The police at first look for a serial killer, responsible for the abduction and murder of other young girls. A local journalist, Angus, has other ideas. Angus, a bigoted Free Presbyterian, is an unlikeable character, narrow-minded, selfish and self-satisfied, but also a pertinacious one. He investigates Kathleen’s background, identifies George as Molly’s father, and gives chase, hoping for a scoop that will get him a job on a national newspaper. So George and Molly’s road trip is also Angus’s pursuit. And Angus will not represent the only danger to George when his brothers realise he has made off with the money. Back in 2013, Margaret is trying to unravel her submerged and traumatically lost past. There is not much tension about this, since it would be a very slow-witted reader who wasn’t several steps ahead of her. In truth, the 2013 sections of the book are not very interesting, and they include a couple of quite irrelevant scenes.

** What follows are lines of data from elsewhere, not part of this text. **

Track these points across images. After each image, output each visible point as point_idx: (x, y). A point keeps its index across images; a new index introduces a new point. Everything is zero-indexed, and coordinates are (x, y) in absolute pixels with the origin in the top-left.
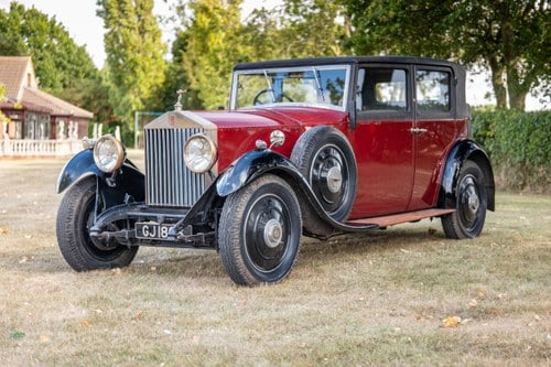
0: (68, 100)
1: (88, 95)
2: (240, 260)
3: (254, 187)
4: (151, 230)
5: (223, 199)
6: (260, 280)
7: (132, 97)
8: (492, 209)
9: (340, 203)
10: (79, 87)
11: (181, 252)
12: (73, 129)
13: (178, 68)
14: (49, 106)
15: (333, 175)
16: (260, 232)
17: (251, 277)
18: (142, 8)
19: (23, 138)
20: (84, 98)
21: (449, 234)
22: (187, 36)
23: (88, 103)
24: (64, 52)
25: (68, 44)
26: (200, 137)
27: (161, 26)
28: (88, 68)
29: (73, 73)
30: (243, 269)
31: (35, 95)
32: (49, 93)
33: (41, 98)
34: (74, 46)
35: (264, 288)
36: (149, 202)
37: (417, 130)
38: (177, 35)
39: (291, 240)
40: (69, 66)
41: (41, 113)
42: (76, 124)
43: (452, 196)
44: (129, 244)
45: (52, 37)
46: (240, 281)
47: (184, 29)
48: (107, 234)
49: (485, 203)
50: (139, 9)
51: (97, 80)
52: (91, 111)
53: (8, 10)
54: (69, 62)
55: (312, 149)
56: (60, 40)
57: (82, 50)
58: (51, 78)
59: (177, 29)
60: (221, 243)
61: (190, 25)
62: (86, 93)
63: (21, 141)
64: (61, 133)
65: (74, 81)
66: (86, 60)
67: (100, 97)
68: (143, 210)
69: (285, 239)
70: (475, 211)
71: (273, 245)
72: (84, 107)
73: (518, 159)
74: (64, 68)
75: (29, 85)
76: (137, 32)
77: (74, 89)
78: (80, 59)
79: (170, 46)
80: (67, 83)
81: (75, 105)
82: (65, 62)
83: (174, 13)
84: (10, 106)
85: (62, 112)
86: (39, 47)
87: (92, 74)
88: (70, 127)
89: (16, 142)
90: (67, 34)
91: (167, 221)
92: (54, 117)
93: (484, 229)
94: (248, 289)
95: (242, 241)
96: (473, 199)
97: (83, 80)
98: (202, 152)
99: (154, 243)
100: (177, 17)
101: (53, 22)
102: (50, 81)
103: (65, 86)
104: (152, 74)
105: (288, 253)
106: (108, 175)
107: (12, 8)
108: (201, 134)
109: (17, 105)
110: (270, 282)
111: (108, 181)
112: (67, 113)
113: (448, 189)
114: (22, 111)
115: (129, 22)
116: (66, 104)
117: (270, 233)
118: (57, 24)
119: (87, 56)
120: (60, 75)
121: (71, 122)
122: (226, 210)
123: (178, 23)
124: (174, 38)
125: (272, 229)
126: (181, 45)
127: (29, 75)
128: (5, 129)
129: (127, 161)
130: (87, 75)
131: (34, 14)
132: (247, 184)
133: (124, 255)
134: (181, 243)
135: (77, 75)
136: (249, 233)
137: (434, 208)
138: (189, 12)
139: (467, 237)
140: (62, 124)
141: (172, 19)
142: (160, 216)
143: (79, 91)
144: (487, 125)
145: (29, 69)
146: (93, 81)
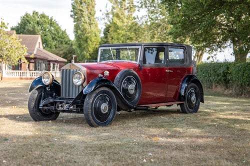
0: (57, 54)
1: (66, 52)
2: (91, 117)
3: (97, 91)
4: (62, 106)
5: (86, 95)
6: (99, 125)
7: (85, 52)
8: (203, 102)
9: (134, 98)
10: (62, 48)
11: (72, 115)
12: (57, 67)
13: (105, 40)
14: (47, 57)
15: (131, 88)
16: (99, 108)
17: (95, 124)
18: (90, 14)
19: (35, 70)
20: (64, 53)
21: (183, 111)
22: (110, 27)
23: (66, 55)
24: (56, 32)
25: (58, 29)
26: (79, 73)
27: (98, 22)
28: (66, 40)
29: (60, 42)
30: (92, 121)
31: (42, 52)
32: (49, 51)
33: (44, 53)
34: (60, 30)
35: (100, 128)
36: (62, 96)
37: (169, 71)
38: (105, 26)
39: (112, 111)
40: (58, 39)
41: (43, 60)
42: (58, 65)
43: (184, 97)
44: (55, 112)
45: (51, 26)
46: (91, 125)
47: (109, 23)
48: (46, 108)
49: (199, 100)
50: (89, 14)
51: (70, 45)
52: (66, 59)
53: (31, 14)
54: (58, 37)
55: (122, 78)
56: (54, 27)
57: (64, 32)
58: (50, 44)
59: (105, 23)
60: (84, 111)
61: (111, 22)
62: (65, 51)
63: (34, 72)
64: (51, 69)
65: (60, 45)
66: (66, 36)
67: (71, 53)
68: (60, 99)
69: (110, 110)
70: (194, 103)
71: (105, 113)
72: (63, 57)
73: (239, 83)
74: (56, 40)
75: (39, 47)
76: (88, 24)
77: (60, 49)
78: (63, 36)
79: (103, 30)
80: (57, 46)
81: (60, 56)
82: (57, 37)
83: (104, 16)
84: (28, 56)
85: (53, 59)
86: (45, 30)
87: (68, 42)
88: (56, 66)
89: (32, 72)
90: (58, 25)
91: (67, 103)
92: (49, 61)
93: (199, 110)
94: (94, 128)
95: (92, 110)
96: (193, 98)
97: (64, 45)
98: (80, 78)
99: (64, 111)
100: (106, 18)
101: (51, 20)
102: (50, 45)
103: (56, 48)
104: (95, 43)
105: (111, 116)
106: (47, 86)
107: (33, 13)
108: (79, 72)
109: (32, 56)
110: (103, 126)
111: (47, 88)
112: (55, 60)
113: (183, 94)
114: (35, 58)
115: (85, 20)
116: (55, 56)
117: (103, 108)
118: (53, 20)
119: (66, 34)
120: (55, 43)
121: (56, 64)
122: (87, 99)
123: (106, 21)
124: (104, 27)
125: (104, 107)
126: (107, 31)
127: (39, 43)
128: (27, 66)
129: (55, 80)
130: (66, 43)
131: (43, 16)
132: (94, 90)
133: (54, 116)
134: (71, 111)
135: (62, 43)
136: (95, 108)
137: (177, 101)
138: (111, 16)
139: (190, 112)
140: (52, 65)
141: (104, 19)
142: (65, 101)
143: (62, 50)
144: (228, 68)
145: (40, 40)
146: (68, 46)
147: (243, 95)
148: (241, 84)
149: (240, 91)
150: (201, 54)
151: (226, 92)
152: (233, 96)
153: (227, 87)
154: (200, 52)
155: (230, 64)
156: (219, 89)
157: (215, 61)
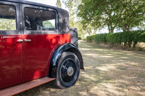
147: (113, 48)
148: (112, 43)
149: (112, 46)
150: (96, 31)
151: (106, 46)
152: (109, 48)
153: (106, 44)
154: (96, 30)
155: (107, 34)
156: (103, 45)
157: (101, 33)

Ballantyne writes clearly, though she is rather too fond of unnecessary adjectives; why, for instance, in the first paragraph of the book, should streetlamps be described as “wary” and their light at four o’clock of a late December afternoon be said to be “premature”? But most of the time her prose gallops confidently along, though several scenes, especially those describing incidents in George’s childhood, are prolonged some way after their point has been made. A stricter editor might have improved what is nevertheless a very good example of the popular novel. It tells a good story and does so with conviction. Indeed, a good many more pretentiously literary novelists might learn something from it: the importance of narrative and of harnessing narrative to character. Ballantyne uses the journey taken by George and Molly as the means to develop our understanding of both. George is a fool and his abduction of his young daughter is selfish and frightening for her; and yet you are likely to come to sympathise with him, even to feel for him and, oddly, to respect him.

I haven’t read Ballantyne’s first novel. This one is engaging enough to make me wish to do so. She is a natural novelist and I would be surprised if she doesn’t have a long and successful career.